• GIVEN REQUEST
Give back the lines from the one with "locality: El Paso." to the one with "order: Gentianales", switching every "catalogue / barcode" to "catalog number" and leaving everything else unchanged.

• INPUT FOR THIS TASK
..............................

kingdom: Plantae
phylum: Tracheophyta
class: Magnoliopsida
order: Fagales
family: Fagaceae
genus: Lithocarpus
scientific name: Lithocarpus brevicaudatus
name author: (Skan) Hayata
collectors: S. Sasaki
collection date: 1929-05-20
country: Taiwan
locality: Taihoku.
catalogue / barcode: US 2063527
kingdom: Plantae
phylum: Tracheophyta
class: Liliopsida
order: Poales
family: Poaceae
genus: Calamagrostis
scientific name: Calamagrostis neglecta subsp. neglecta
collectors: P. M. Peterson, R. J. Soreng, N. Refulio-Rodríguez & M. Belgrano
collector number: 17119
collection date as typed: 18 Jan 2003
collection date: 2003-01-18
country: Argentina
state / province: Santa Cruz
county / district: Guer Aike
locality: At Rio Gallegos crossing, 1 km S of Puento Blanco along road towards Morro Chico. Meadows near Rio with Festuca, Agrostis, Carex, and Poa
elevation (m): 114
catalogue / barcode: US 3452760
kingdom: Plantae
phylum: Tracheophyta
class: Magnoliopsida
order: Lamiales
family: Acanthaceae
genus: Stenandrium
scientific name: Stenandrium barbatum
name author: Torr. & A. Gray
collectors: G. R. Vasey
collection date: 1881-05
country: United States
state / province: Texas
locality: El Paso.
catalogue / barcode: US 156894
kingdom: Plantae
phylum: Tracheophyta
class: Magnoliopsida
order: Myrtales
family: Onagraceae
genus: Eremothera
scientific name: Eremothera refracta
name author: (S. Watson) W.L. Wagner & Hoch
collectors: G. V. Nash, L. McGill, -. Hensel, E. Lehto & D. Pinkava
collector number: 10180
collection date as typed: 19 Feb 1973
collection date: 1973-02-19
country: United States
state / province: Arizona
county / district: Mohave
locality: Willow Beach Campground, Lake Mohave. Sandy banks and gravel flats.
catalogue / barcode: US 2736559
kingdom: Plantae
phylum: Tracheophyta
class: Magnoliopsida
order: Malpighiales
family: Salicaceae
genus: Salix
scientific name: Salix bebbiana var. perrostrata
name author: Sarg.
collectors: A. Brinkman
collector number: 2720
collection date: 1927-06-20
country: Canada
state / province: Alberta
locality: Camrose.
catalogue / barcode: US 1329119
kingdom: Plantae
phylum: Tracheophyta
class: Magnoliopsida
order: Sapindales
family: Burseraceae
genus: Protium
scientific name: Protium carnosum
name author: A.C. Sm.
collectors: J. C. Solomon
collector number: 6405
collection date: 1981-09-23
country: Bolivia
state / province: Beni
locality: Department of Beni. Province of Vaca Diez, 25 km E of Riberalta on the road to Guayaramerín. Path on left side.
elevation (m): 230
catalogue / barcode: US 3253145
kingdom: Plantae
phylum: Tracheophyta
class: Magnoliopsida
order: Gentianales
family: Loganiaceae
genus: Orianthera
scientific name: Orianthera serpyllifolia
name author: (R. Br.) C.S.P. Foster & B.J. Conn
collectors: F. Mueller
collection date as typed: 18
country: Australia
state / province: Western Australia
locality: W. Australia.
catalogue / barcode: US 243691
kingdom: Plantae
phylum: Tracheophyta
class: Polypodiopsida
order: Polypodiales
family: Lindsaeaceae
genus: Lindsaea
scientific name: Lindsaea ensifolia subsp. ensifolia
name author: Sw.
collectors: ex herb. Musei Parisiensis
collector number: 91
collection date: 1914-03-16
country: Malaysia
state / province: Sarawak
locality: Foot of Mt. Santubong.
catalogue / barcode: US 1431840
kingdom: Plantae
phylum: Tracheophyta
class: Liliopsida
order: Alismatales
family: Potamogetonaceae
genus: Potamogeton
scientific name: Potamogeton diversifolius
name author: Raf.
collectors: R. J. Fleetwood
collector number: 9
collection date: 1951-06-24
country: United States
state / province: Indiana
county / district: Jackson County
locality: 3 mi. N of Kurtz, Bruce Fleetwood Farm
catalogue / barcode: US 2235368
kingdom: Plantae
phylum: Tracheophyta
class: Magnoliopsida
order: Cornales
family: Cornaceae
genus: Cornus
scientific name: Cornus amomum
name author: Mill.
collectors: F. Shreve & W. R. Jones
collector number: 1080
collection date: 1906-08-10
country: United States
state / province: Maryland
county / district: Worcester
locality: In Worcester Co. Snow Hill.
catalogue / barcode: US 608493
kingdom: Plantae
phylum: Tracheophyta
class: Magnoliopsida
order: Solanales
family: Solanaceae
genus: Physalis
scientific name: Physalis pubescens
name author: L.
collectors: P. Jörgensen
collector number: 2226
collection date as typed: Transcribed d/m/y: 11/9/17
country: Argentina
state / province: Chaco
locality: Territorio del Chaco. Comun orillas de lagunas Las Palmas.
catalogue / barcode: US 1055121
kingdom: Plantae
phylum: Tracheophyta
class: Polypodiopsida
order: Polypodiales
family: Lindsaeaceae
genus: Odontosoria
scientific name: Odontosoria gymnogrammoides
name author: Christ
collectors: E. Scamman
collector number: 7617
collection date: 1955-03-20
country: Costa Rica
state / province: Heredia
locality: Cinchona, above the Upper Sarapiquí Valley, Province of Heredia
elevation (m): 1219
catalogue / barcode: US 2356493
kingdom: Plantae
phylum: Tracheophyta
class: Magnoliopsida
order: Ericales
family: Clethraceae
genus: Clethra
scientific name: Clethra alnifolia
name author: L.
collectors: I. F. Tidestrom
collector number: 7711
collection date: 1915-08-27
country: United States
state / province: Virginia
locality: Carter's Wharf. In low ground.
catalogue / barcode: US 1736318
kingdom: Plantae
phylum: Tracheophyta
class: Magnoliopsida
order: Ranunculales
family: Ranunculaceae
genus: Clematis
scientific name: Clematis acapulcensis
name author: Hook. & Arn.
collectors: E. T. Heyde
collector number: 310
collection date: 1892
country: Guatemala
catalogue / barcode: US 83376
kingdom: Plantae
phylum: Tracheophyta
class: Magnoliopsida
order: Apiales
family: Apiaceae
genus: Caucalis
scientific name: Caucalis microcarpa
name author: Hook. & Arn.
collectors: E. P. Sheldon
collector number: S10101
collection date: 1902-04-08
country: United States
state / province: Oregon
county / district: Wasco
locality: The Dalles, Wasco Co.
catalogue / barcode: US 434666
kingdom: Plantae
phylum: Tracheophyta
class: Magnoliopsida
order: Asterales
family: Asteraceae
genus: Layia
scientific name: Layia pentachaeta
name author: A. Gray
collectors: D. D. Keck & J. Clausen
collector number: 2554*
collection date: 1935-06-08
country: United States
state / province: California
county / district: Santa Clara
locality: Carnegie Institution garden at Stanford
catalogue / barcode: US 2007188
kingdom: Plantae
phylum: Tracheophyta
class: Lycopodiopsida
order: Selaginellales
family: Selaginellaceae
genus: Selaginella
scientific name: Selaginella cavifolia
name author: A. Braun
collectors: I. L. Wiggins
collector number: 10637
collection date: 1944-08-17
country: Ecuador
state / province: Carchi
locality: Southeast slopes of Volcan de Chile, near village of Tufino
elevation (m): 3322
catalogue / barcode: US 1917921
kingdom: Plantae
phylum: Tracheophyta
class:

..............................

• SOLUTION TO THIS TASK
locality: El Paso.
catalog number: US 156894
kingdom: Plantae
phylum: Tracheophyta
class: Magnoliopsida
order: Myrtales
family: Onagraceae
genus: Eremothera
scientific name: Eremothera refracta
name author: (S. Watson) W.L. Wagner & Hoch
collectors: G. V. Nash, L. McGill, -. Hensel, E. Lehto & D. Pinkava
collector number: 10180
collection date as typed: 19 Feb 1973
collection date: 1973-02-19
country: United States
state / province: Arizona
county / district: Mohave
locality: Willow Beach Campground, Lake Mohave. Sandy banks and gravel flats.
catalog number: US 2736559
kingdom: Plantae
phylum: Tracheophyta
class: Magnoliopsida
order: Malpighiales
family: Salicaceae
genus: Salix
scientific name: Salix bebbiana var. perrostrata
name author: Sarg.
collectors: A. Brinkman
collector number: 2720
collection date: 1927-06-20
country: Canada
state / province: Alberta
locality: Camrose.
catalog number: US 1329119
kingdom: Plantae
phylum: Tracheophyta
class: Magnoliopsida
order: Sapindales
family: Burseraceae
genus: Protium
scientific name: Protium carnosum
name author: A.C. Sm.
collectors: J. C. Solomon
collector number: 6405
collection date: 1981-09-23
country: Bolivia
state / province: Beni
locality: Department of Beni. Province of Vaca Diez, 25 km E of Riberalta on the road to Guayaramerín. Path on left side.
elevation (m): 230
catalog number: US 3253145
kingdom: Plantae
phylum: Tracheophyta
class: Magnoliopsida
order: Gentianales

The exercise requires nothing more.